Amoroso Ahora

We were side by side.

Yet there was a feeling that could not diminish, nor could it override a sudden black hole enveloping inside. Even though there was the infinite promise that a new dawn would soon bloom, I failed to realize that only I was being consumed.

This sudden burst of paranoia, some would call it a mere phobia. The Now I was told was a lovely crimson wrapped present, the past and future were nothing more than realized and promised lessons.

I saw the ashes, skulls and twigs swept into a pile, constantly defiled by a single rose glistening within the holographic cycle.

Sand and dust scoured the ever descending floor, a voice angelic yet ravenous softly said, “you shall” and then shouted intensely, “be no” before returning to daunting tone it whispered, “more“.

As the strength of a single cell has brought empires to their knees, a single word is all that is required to make the embers of passion freeze.
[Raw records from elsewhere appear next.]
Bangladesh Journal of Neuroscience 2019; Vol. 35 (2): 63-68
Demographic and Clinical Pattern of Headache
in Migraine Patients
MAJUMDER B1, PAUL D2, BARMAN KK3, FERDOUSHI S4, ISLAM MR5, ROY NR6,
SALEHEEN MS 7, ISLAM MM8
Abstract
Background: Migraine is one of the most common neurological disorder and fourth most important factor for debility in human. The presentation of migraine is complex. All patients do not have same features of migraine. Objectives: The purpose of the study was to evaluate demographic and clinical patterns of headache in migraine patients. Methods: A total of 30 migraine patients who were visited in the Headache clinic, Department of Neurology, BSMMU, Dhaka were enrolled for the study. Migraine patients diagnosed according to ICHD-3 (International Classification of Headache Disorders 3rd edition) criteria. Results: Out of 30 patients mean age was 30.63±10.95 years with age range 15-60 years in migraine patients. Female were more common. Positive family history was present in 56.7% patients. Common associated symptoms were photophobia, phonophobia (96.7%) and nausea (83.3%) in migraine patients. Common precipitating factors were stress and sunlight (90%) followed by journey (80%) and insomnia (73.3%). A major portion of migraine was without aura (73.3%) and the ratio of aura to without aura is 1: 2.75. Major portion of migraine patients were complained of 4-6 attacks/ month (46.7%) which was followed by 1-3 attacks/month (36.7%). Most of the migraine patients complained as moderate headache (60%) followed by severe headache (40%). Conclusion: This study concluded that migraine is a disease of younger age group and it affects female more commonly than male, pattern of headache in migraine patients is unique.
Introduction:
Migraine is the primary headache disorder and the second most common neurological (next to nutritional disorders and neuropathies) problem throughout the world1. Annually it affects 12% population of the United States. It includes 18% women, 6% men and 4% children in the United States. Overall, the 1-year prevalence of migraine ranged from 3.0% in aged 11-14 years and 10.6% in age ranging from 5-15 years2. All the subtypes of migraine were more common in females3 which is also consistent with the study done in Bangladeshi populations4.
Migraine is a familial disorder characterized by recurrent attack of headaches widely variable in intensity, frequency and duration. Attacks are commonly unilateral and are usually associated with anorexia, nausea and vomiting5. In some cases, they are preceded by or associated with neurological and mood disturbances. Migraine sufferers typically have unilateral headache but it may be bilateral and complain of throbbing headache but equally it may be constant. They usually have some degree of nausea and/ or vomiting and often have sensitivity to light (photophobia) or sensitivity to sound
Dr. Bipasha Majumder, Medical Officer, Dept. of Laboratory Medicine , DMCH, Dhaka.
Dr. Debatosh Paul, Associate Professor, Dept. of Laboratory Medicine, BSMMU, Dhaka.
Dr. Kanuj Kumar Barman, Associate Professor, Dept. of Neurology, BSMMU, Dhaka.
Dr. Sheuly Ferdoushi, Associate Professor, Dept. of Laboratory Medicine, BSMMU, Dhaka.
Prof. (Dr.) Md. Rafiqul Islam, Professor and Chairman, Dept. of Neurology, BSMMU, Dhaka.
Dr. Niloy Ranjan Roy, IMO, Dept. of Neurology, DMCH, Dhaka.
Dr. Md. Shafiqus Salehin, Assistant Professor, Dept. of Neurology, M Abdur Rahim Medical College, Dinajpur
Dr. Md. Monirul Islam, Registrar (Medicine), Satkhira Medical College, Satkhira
Suddenly the work of a millennia, of a single second are seemingly one and the same. Both are nothing. Both require repair. As learning is simply remembering.

I forgot that I was meant to kiss her goodbye. The sound vibrating from across the space we share is clearly a sigh. The released friction of someone who is all too familiar with the concept of a simple lie.

Looking into billions of pixels is the 21st century equivalent of gazing into the stars. What have we become, some say we are evolving but my truth is that at last, we are coming undone. No longer do we reminiscence upon where we are truly from. Science and magic, the arcane arts have attempted to dismantle of infinite complexity into nothing more than a formula, in which some deity decided it would run “Humanity” “Universe” “Beginning” “/Humanity” “/Universe” “/End”.

I wish, I truly do, that I could allow myself to give into this wound. One that was created long ago, one that I continue day by day to sew.

They say it’s healed and now it’s best to be forgotten.

Yet I cannot recall the day in which I allowed it to expand beyond my imaginary coffin. Into reality.

I gave birth to a mental fallacy that is subjectively allocating more resources into searching for part of me that is buried at the bottom of the Universal sea, infinitely attracting multitudes of sirens and succubi which search for a heart more wholesome than I.

I found her.

She calmed the storm of my internal forlorn.

Soothed the chaotic eternity of misery.

She lays by me, ever so eloquently and beautifully.

Eternal bliss for now, until the moment begins to slips away from me.